All three companies will be run by the same executives who already manage them day-to-day.

The transaction requires the approval of shareholders, who will probably vote on it this summer. The majority of investors of the closely held company support the split, said Barnwell, who will retire when the transition is finalized after about 12 years as chief executive officer.

The ownership shift marks one of the most significant restructurings within Evening Post Industries since 1991, when the company combined The News and Courier and The Evening Post to form The Post and Courier.

“We’ve been thinking about it for a couple of years,” Barnwell said.

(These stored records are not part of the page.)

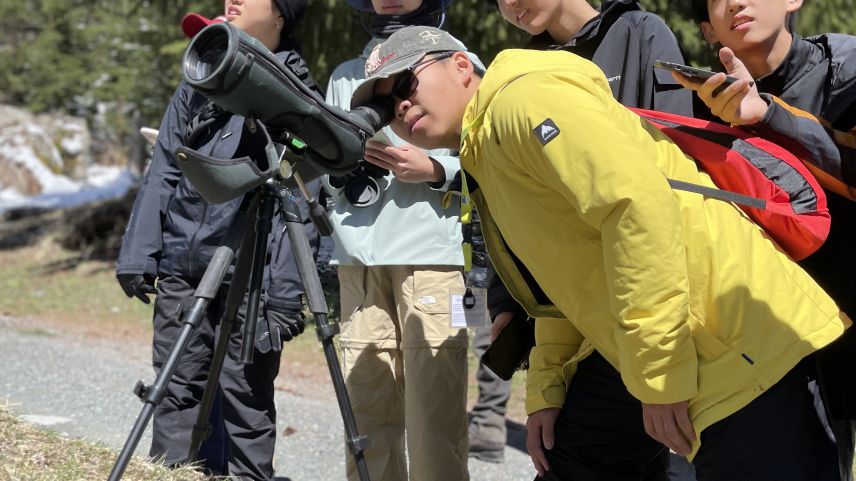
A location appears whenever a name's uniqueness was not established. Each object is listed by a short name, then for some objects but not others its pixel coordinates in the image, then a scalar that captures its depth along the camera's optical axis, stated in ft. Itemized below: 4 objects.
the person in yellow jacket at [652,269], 6.54
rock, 71.61
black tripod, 9.35
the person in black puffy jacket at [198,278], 12.04
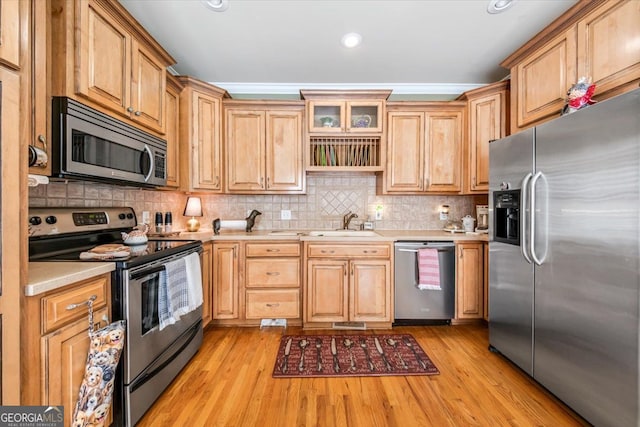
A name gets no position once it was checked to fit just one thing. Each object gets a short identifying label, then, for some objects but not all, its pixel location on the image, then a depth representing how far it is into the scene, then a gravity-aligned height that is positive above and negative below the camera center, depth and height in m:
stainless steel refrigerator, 1.29 -0.25
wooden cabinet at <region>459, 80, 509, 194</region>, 2.92 +0.90
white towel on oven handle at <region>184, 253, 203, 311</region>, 1.95 -0.49
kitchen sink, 2.88 -0.23
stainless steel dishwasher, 2.79 -0.75
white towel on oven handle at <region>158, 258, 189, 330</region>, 1.68 -0.51
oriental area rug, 2.04 -1.14
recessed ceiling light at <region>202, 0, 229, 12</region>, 1.96 +1.44
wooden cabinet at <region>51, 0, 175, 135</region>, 1.46 +0.90
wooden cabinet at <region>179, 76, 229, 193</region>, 2.79 +0.76
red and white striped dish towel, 2.73 -0.57
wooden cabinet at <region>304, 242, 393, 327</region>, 2.74 -0.71
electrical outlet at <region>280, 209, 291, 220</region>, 3.40 -0.03
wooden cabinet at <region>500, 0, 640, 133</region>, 1.65 +1.05
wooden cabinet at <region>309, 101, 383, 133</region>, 3.05 +1.04
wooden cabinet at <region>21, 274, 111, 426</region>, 1.06 -0.54
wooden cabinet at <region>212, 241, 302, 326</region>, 2.79 -0.70
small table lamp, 3.07 +0.00
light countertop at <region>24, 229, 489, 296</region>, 1.10 -0.26
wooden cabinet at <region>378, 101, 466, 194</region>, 3.11 +0.70
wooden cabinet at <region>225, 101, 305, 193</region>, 3.08 +0.72
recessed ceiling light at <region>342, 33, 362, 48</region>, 2.34 +1.44
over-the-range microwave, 1.44 +0.38
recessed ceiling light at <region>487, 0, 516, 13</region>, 1.97 +1.45
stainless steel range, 1.44 -0.44
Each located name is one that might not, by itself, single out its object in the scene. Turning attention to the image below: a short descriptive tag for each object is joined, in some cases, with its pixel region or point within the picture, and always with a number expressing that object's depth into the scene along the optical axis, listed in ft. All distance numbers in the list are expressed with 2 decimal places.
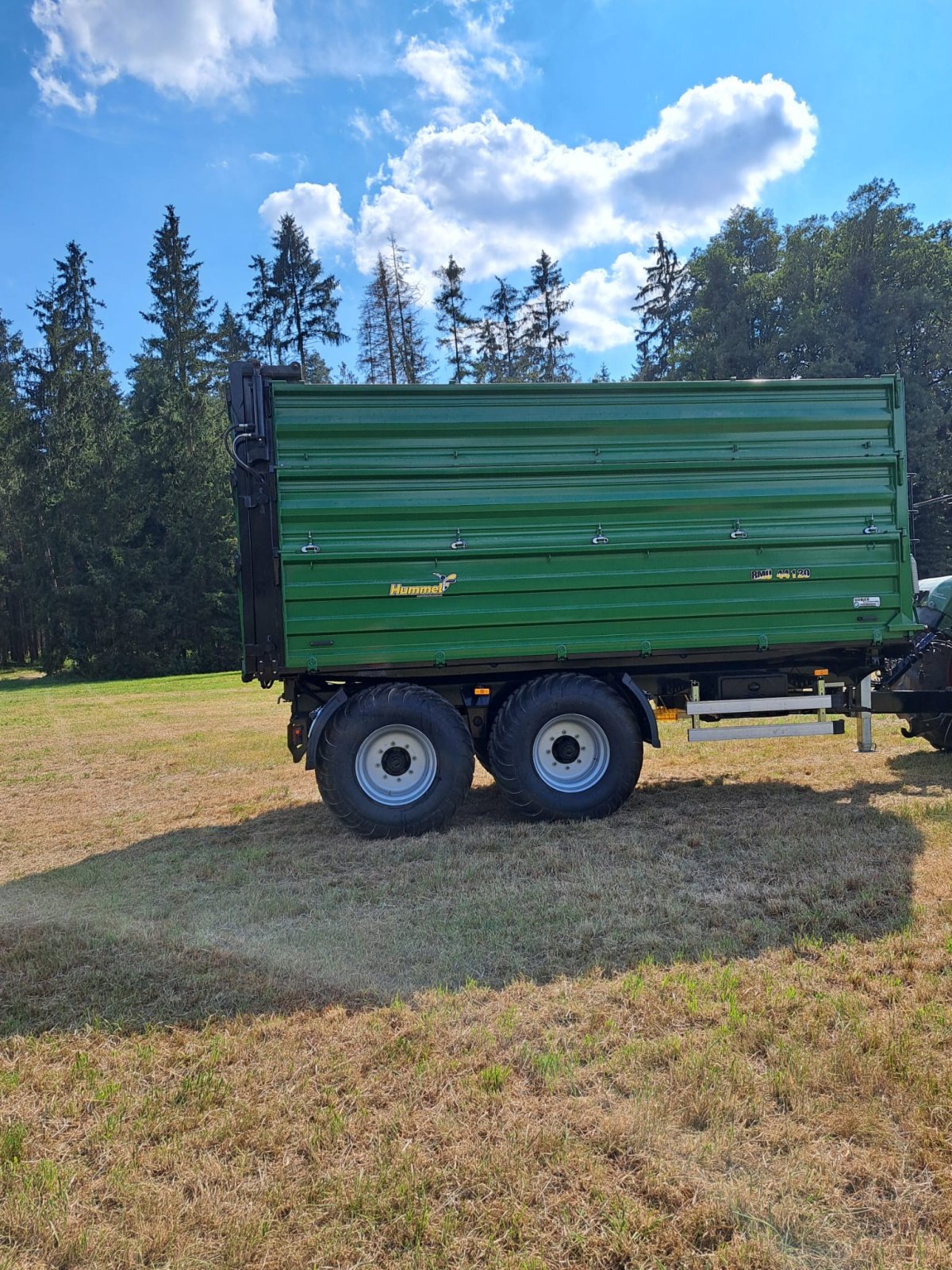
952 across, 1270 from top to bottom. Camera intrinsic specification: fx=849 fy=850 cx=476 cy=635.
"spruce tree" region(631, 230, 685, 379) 139.23
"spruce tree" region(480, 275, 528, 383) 134.41
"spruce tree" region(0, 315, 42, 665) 115.03
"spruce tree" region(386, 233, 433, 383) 112.88
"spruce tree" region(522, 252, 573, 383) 134.82
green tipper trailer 20.24
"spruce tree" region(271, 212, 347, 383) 124.06
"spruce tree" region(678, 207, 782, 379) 114.01
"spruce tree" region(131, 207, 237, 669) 108.37
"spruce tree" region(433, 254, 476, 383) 124.57
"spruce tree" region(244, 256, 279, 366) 125.70
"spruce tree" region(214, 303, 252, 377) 124.06
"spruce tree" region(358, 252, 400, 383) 112.47
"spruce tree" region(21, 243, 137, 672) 105.50
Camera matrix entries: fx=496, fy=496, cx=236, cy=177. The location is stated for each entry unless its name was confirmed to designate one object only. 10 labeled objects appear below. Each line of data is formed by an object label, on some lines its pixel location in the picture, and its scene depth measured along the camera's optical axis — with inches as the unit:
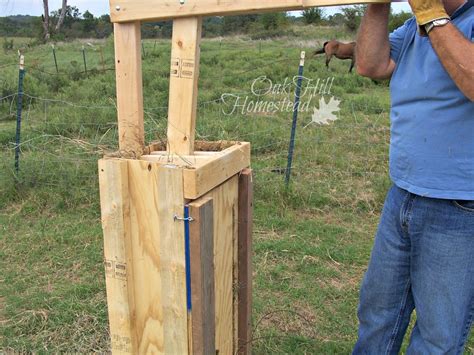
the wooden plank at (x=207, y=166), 63.2
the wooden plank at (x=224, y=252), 72.2
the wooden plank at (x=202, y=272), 64.2
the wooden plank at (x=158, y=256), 65.1
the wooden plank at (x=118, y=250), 67.4
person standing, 64.1
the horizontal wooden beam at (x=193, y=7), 62.6
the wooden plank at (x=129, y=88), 69.1
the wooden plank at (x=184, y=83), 67.2
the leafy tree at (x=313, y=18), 1173.0
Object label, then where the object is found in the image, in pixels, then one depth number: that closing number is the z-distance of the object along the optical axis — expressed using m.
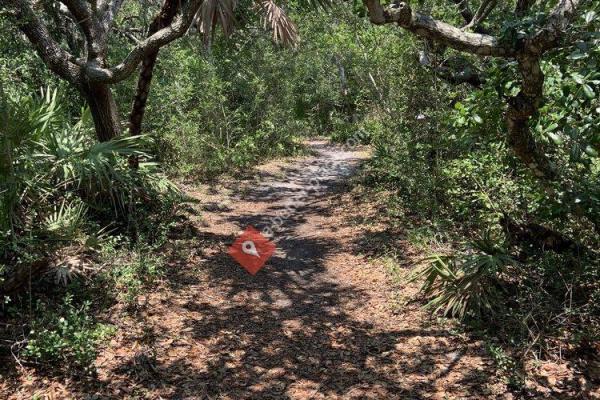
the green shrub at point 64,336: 3.81
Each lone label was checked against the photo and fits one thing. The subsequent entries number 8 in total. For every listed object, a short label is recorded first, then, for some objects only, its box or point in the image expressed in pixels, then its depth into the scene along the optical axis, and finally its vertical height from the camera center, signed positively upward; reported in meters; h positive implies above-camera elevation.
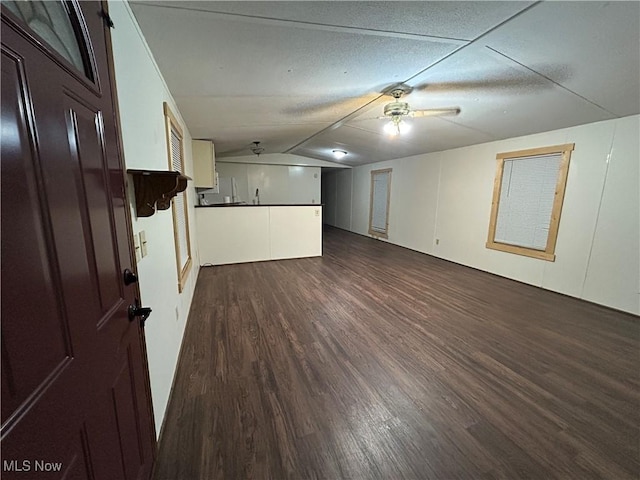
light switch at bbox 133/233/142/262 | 1.30 -0.26
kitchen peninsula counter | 4.78 -0.72
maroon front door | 0.52 -0.16
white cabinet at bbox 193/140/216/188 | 4.48 +0.47
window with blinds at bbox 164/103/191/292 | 2.29 -0.15
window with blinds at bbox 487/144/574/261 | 3.59 -0.05
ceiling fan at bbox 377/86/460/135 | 2.74 +0.86
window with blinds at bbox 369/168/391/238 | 7.02 -0.21
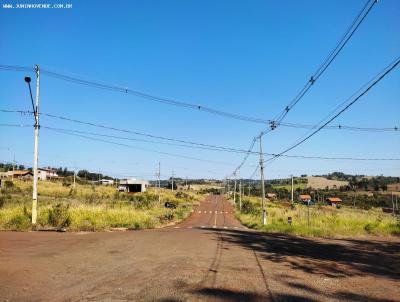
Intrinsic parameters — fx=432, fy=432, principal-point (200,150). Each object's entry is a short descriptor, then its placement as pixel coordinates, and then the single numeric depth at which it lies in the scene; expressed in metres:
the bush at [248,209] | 58.47
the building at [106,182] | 185.00
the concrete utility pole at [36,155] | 24.02
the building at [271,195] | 146.88
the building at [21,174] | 136.06
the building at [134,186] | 119.34
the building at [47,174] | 135.62
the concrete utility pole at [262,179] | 36.47
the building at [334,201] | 104.54
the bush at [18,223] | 23.42
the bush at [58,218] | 25.00
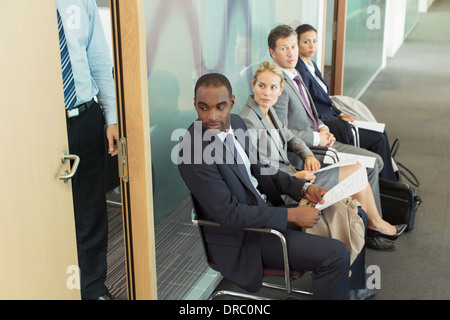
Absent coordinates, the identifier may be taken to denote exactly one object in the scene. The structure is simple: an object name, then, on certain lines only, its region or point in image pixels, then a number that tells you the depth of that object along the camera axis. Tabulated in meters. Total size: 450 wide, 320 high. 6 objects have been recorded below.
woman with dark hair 4.39
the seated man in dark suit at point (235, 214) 2.47
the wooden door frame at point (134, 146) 2.09
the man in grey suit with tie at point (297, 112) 3.77
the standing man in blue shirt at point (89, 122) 2.48
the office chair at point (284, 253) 2.50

The current generation of principal family shareholders began looking harder at the idea after Evening Post Industries sold its 16 television stations for $591 million in 2019.

“That had a lot to do with it because we received a lot of liquidity and distributed a lot of liquidity. ... But we also have a fair amount of liquidity left at the corporate level,” Barnwell said.

Some of the leftover proceeds from the TV station sales will be used to finance the restructuring plan.

“There’s going to be investment capital in all of the companies,” Barnwell said.

As an example, he said, “a fair amount” will be allocated toward the newspaper group, which includes the Summerville Journal Scene, the Aiken Standard and The Post and Courier’s new expansion offices in Columbia, Greenville and Myrtle Beach.

“Enough money to sustain the business for a pretty good amount of time,” Barnwell said.

After the split, he added, the spinoffs will no longer have to compete with each other for funding at the corporate level, allowing them to budget and invest based on their own needs.

“It makes everybody’s interests a lot more clear,” Barnwell said.

The restructuring coincides with, but isn’t tied to, a recently announced plan by Evening Post Industries to vacate its longtime headquarters at 134 Columbus St., which will be razed and redeveloped.

The decision to move followed the company’s plan to replace the huge press inside the nearly 70-year-old building and install the newly acquired printing machinery at another site in the Charleston region. Lease negotiations are still in the works for the new location.

The eventual closing of 134 Columbus was expected to eliminate a small but undisclosed number of jobs throughout the company, Barnwell said. The Sept. 30 restructuring goal will likely accelerate those cuts.